Now the ideal trade agreement beyond the WTO should be a free-trade agreement (FTA) based on comparative advantage. A free-trade agreement would imply a zero tariff and non-zero tariff regime. Although we have SAFTA, Bangladesh, in all practicality, is not a part of any such FTA.
The primary barrier to FTA in Bangladesh is the uniquely high tariff barrier. The average protective tariff in Bangladesh now is 26 percent. For consumer goods, it is 45 percent. In comparison, the average tariff for low-income and middle-income countries are 11 percent and 5 percent, respectively. For Vietnam, one of Bangladesh's principal competitors in RMG exports, the mean rate of tariff is 6 percent.
Because of the high tariff barrier, Bangladesh prefers to sign PTAs or preferential trade agreements. But it's neither here nor there and the gains from such arrangements are negligible.
What are the barriers to tariff reforms or signing FTAs in Bangladesh? What does it have to do with the so-called infant industries?
The infant industries in the country have become geriatric infants. We started by saying that we would protect the infant industries from foreign competition. To justify this decision, the protection had to be time-bound. The assumption was that these industries would become more efficient and competitive during the years of production and would be able to compete once protections were lifted. For instance, the biscuits industry in Bangladesh, to this day, receives protection over 100 percent. However, after decades of protection, this has become a political issue. The industry leaders have accumulated considerable political capital and lobbying power which prevents fruitful tariff reform.
You mentioned that factors service exports like remittances should be recognised for their role in poverty reduction and rural development? Could you please elaborate on the contribution of remittances?
Cross-country comparisons often come in handy when trying to understand how the balance of payment (BoP) varies across countries.

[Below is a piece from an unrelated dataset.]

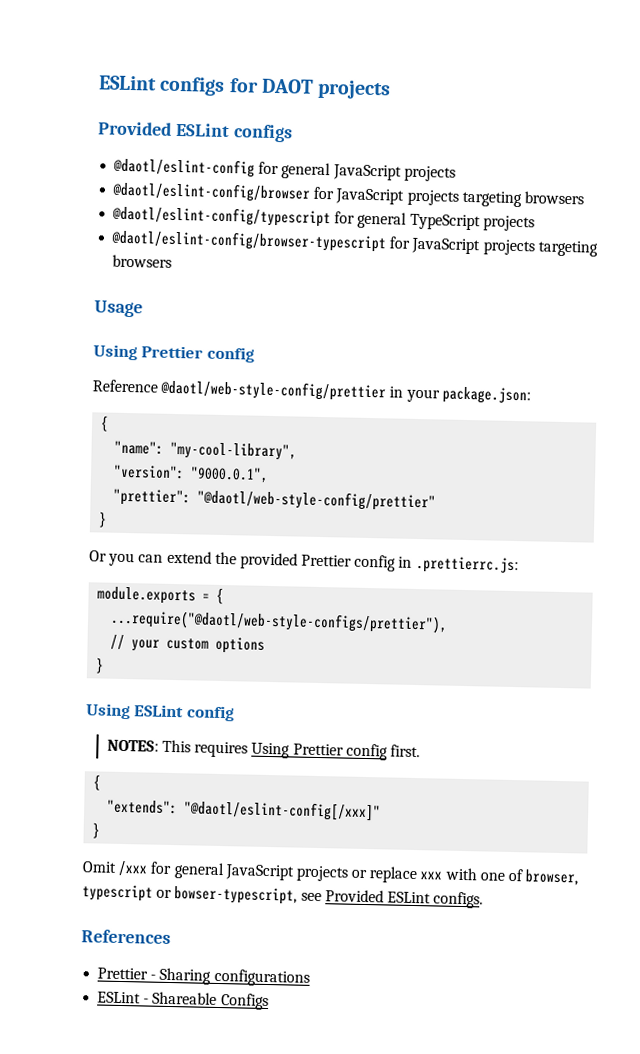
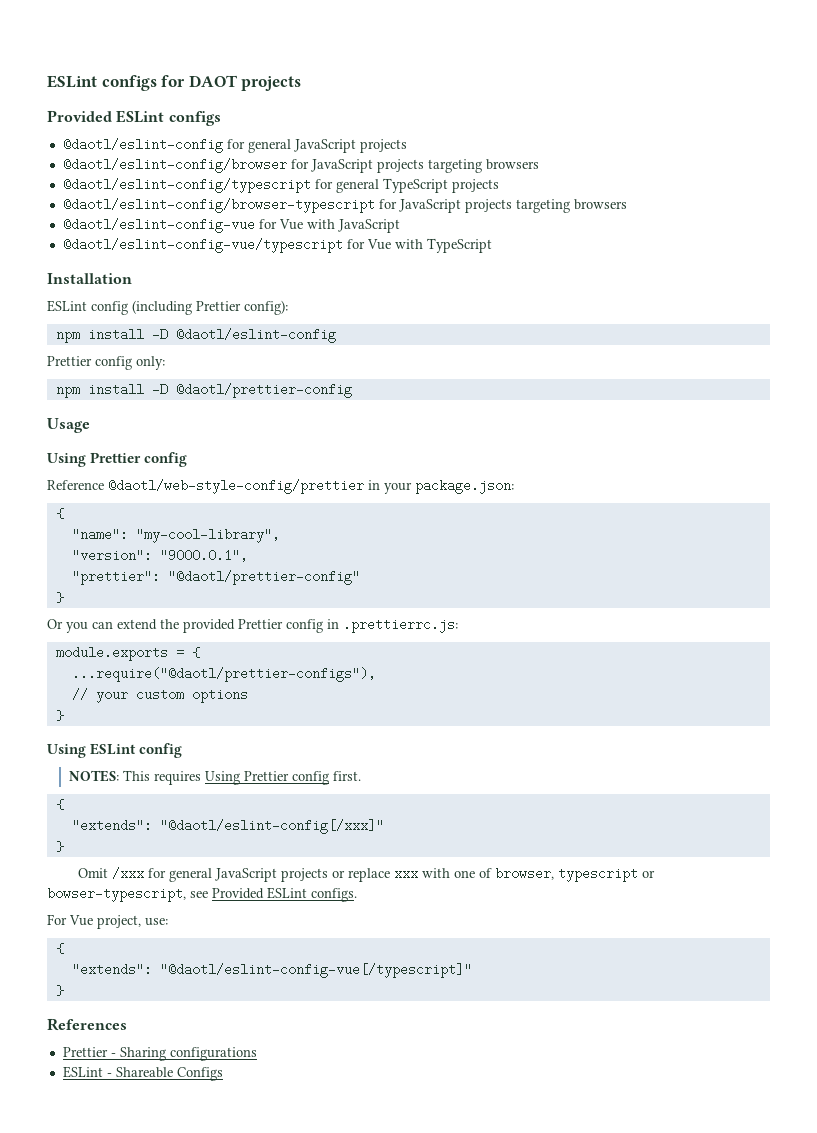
(173, 261) none -> [62,218,400,233] [62,238,492,253] [47,273,132,284] [47,300,288,315] [55,328,336,343] [47,356,165,370] [55,383,352,398] // @daotl/eslint-config-vue for Vue with JavaScript // @daotl/eslint-config-vue/typescript for Vue with TypeScript // Installation // ESLint config (including Prettier config): // npm install -D @daotl/eslint-config // Prettier config only: // npm install -D @daotl/prettier-config
[197,489,437,512] "@daotl/web-style-config/prettier" -> [167,570,360,585] "@daotl/prettier-config"
[110,609,449,634] ...require("@daotl/web-style-configs/prettier"), -> [71,667,376,682] ...require("@daotl/prettier-configs"),
(484, 900) none -> [47,914,168,929] [55,943,64,954] [71,963,472,978] [55,985,64,996] // For Vue project, use: // { // "extends": "@daotl/eslint-config-vue[/typescript]" // }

While most countries exhibit similar trends, the case of Bangladesh - among a few other countries - is rather unique; particularly in terms of the transactions incorporated within the BoP calculation.
This uniqueness stems from the high rates of migration from Bangladesh, remitting billions of dollars back home and constituting a sizable share of its foreign reserve. Interestingly, remittances, despite their contribution, often remain overlooked in the discourse surrounding trade.
Instead, much of the discourse regarding trade predominantly prioritises the exports and imports of non-factor goods and services, i.e., merchandise trade. What we miss out on is the role of factor exports, i.e., the role of migration and subsequent remittance inflow on our balance of payments. The penchant for glossing over a crucial factor export like migration is particularly salient in the discussion regarding export diversification or the resilience of the economy.
We observed significantly higher remittance inflow during the Covid-19 pandemic, as opposed to earlier fiscal years. Would you say that the higher remittance inflow absorbed much of the shocks of the pandemic?
Although non-factor exports and factor exports have different transmission mechanisms, their impact on the economy, to say the least, is consistent. Typical merchandise exports increase the production of certain goods, flourishes certain industries and fosters growth in employment. A low unemployment rate - typically accompanied by high aggregate demand - can insulate the economy against exogenous shocks.
Factor services like migration usually translate into high remittance inflow to the ones left behind in the country of origin. In almost all cases, remittance inflow encourages households to consume and demand more goods and services, which on a micro level, cushions the migrant households from sliding into poverty. On a macro level, the higher demand - like in the case of merchandise exports - leads to higher production and can drive the economic machine.